If 2011 was the “Year of the Data Breach,” then 2013 was the “Year of the Mega Data Breach,” after a 62 percent increase in the number of breaches logged, according to the "Internet Security Threat Report 2014" from Symantec.
The attacks exposed more than 552 million personal identities, with eight out of ten of the top breaches in 2013 accounting for 10 million identity losses each. In an email to SCMagazine.com, Kevin Haley, director of Symantec Security response said that 2013 hadn't been shaping up as an extraordinary year for breaches “until we hit the last three months,” when retailers like Target and Neiman Marcus were hit in high-profile incidents “when the most data would be available.”
While targeted attacks grew by 91 percent last year, it was the length of the attacks — on average three times longer than earlier incidents — that proved surprising, Haley says.
Calling attackers “more careful, more patient,” he says they “continue to poke and prod to find any weakness they can take advantage of” making attacks “very hard to guard against.”
Zero-day vulnerabilities are particularly hard to combat, and the research shows a significant uptick in those attacks — 23 reported last year, a 61 percent increase over 2012 figures. The report shows 97 percent of those were Java-based and that it took on average four days to issue a patch after a vulnerability among the top-five was published.

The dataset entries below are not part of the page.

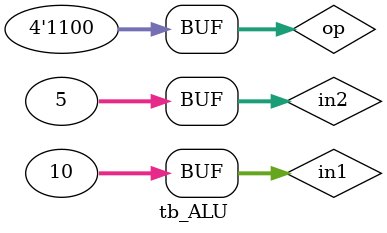
<source format=sv>
module ALU(
input wire [31:0] in1, 
input wire [31:0] in2, 
input wire [3:0] operation, 
output reg [31:0] out, 
output reg zero);

always_comb begin
  case (operation)
    4'b0000 : begin out <= in1 & in2; zero <= 0; end //AND
    4'b0001 : begin out <= in1 | in2; zero <= 0; end //OR
    4'b0010 : begin out <= in1 + in2; zero <= 0; end //add
    4'b0110 : begin out <= in1 - in2; zero <= (out == 0) ? 1 : 0; end //sub
    4'b0111 : begin out <= in1 & in2; zero <= 0; end //slt
    4'b1100 : begin out <= ~(in1 | in2); zero <= 0; end //NOR
    default : out <= 32'bx;
  endcase
end
endmodule
`timescale 1ns / 1ns
// Testbench for ALU written by ChatGPT
module tb_ALU;
  reg [31:0] in1, in2;
  reg [3:0] op;
  wire [31:0] out;
  wire zero;

  ALU uut (.in1(in1), .in2(in2), .operation(op), .out(out), .zero(zero));

  initial begin
    in1 = 32'd10; in2 = 32'd5; op = 4'b0010; // ADD
    #5 op = 4'b0110; // SUB
    #5 op = 4'b0000; // AND
    #5 op = 4'b0001; // OR
    #5 op = 4'b0111; // SLT
    #5 op = 4'b1100; // NOR
  end
endmodule

</source>
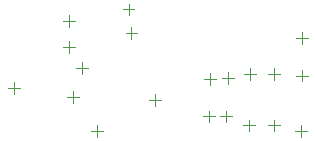
<source format=gbr>
G04*
G04 #@! TF.GenerationSoftware,Altium Limited,Altium Designer,24.2.2 (26)*
G04*
G04 Layer_Color=32768*
%FSLAX25Y25*%
%MOIN*%
G70*
G04*
G04 #@! TF.SameCoordinates,DA759692-2FDC-47FD-B5D7-4F029464E4A9*
G04*
G04*
G04 #@! TF.FilePolarity,Positive*
G04*
G01*
G75*
%ADD58C,0.00394*%
D58*
X146425Y-345142D02*
Y-341205D01*
X144457Y-343174D02*
X148394D01*
X99470Y-341095D02*
Y-337158D01*
X97501Y-339127D02*
X101438D01*
X193101Y-353426D02*
X197038D01*
X195069Y-355394D02*
Y-351457D01*
X162499Y-348666D02*
X166436D01*
X164467Y-350634D02*
Y-346697D01*
X119131Y-344095D02*
Y-340158D01*
X117162Y-342126D02*
X121099D01*
X184201Y-334390D02*
X188138D01*
X186170Y-336358D02*
Y-332421D01*
X168079Y-348666D02*
X172016D01*
X170047Y-350634D02*
Y-346697D01*
X162742Y-336290D02*
X166679D01*
X164710Y-338258D02*
Y-334321D01*
X184201Y-351660D02*
X188138D01*
X186170Y-353629D02*
Y-349692D01*
X117766Y-318932D02*
Y-314995D01*
X115797Y-316963D02*
X119734D01*
X127250Y-355512D02*
Y-351575D01*
X125281Y-353544D02*
X129218D01*
X193558Y-335009D02*
X197495D01*
X195527Y-336977D02*
Y-333040D01*
X193558Y-322441D02*
X197495D01*
X195527Y-324410D02*
Y-320472D01*
X175805Y-351660D02*
X179742D01*
X177773Y-353629D02*
Y-349692D01*
X122168Y-334578D02*
Y-330641D01*
X120199Y-332609D02*
X124136D01*
X117766Y-327371D02*
Y-323434D01*
X115797Y-325402D02*
X119734D01*
X176123Y-334390D02*
X180060D01*
X178092Y-336358D02*
Y-332421D01*
X168881Y-335703D02*
X172818D01*
X170849Y-337672D02*
Y-333735D01*
X138605Y-322835D02*
Y-318898D01*
X136637Y-320866D02*
X140574D01*
X137653Y-314961D02*
Y-311024D01*
X135685Y-312992D02*
X139622D01*
M02*

</source>
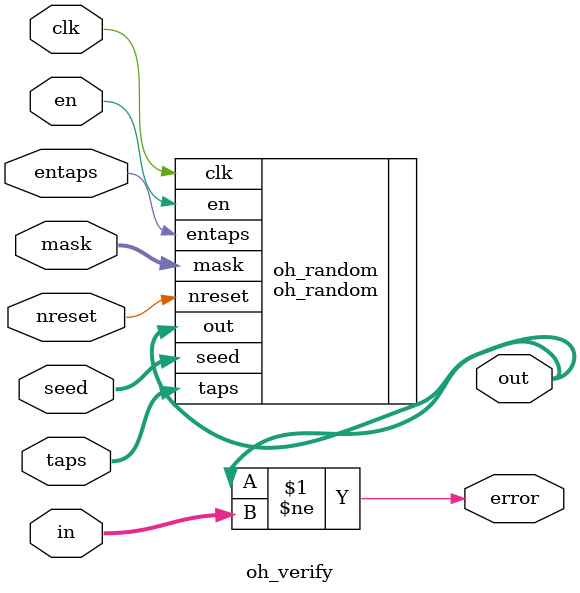
<source format=v>

module oh_verify
  #(parameter N = 32  // width of verifier
    )
   (
    input 	   clk,
    input 	   nreset, //async reset
    input 	   en, // enable counter
    input 	   entaps, // enable taps input
    input [N-1:0]  taps, // user driven taps
    input [N-1:0]  seed, // seed
    input [N-1:0]  mask, // mask output (1 = active)
    input [N-1:0]  in, // input data
    output [N-1:0] out, // generated random number
    output 	   error // difference found
    );

   // Recreate random number
   oh_random oh_random(/*AUTOINST*/
		       // Outputs
		       .out		(out[N-1:0]),
		       // Inputs
		       .clk		(clk),
		       .nreset		(nreset),
		       .en		(en),
		       .entaps		(entaps),
		       .taps		(taps[N-1:0]),
		       .seed		(seed[N-1:0]),
		       .mask		(mask[N-1:0]));


   // Compare random number to data
   // TODO: add
   assign error = (out[N-1:0] != in[N-1:0]);


endmodule // oh_random

</source>
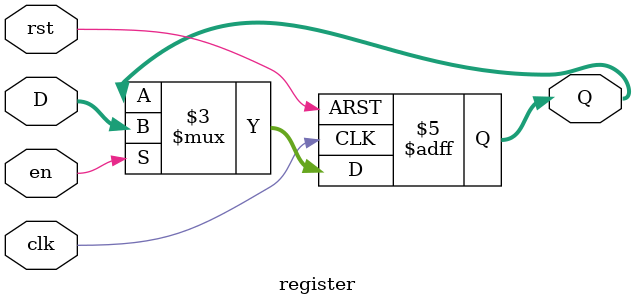
<source format=sv>

module register
#(
parameter WIDTH = 8 
)
(
input logic [WIDTH-1: 0] D,         //D input ot the register
input logic en,                     // enable. Assert high to load D into the register
input logic clk, rst,               //clock and reset. Assert rest high to clear the register 
output logic [WIDTH-1:0] Q          //Q output from the register 
);


//if enable is high the register will get the current value of D. 
//Enable is asserted by the FSM which updates the unable value upon comparision from the comparter 
//Otherwise, Q remains its current value as the current maximum value
    always_ff @(posedge clk or posedge rst) 
    begin 
        if (rst)
            Q <= 0; 
        else if (en)
            Q <= D; 
        else 
            Q <= Q; 
    end

endmodule: register
</source>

“They allow targeted attackers to silently infect their targets via spear-phishing and watering hole attacks,” Haley said. “And once these vulnerabilities are generally known about they are quickly incorporated into attack toolkits letting common cyber criminals exploit these vulnerabilities.”
Ransomware, too, spiked in 2013, increasing a startling 500 percent from the year before with the report showing that small and medium-sized businesses more frequently targeted.
Public administration, or government, topped the industries targeted by spear phishing attacks, accounting for 16 percent, followed closely by professional services at 15 percent. In comments sent by email to SCMagazine.com, Rohyt Belani, CEO and co-founder of PhishMe, said that manufacturing (accounting for 13 percent in the report) and mining (one percent) are increasingly targets.
“With the rise of the nation-state actors these industries are under constant attack as the proverbial ‘pot of gold' of proprietary information and intellectual property is very lucrative,” he said. “The lack of an IT savvy workforce and appropriate budgets to fund cyber security efforts further exacerbate the problem.
As the Symantec report reveals, not all the news was bad. Spam dropped to 66 percent from 68 percent the year before, with the number of botnet-infected computers on the decline, decreasing from 3.4 billion to 2.3 billion in 2013.
Spear phishing attacks are down 28 percent from 2012 (though up two percent from 2011).
“Companies have gotten better at protecting against spear phishing campaigns. That's why we've seen attackers use less emails, target less employees, but run more campaigns,” Haley said. “They had to step up their efficiency as companies use improved technology to stop these attacks and train employees to better protect themselves.”
Still, some industries are targeted more than others with government taking the biggest hit, accounting for 16 percent of the attacks in 2013, followed closely by professional services (15 percent).
To better protect themselves against data breaches, Haley recommends that organizations adopt best practices, including understanding where sensitive data resides and where it's flowing, educating employees and implementing a strong security posture.
“Companies of all sizes [should] re-examine, rethink and possibly re-architect their security posture,” pointing out that the loss of reputation and consumer trust “can be much harder to recover.”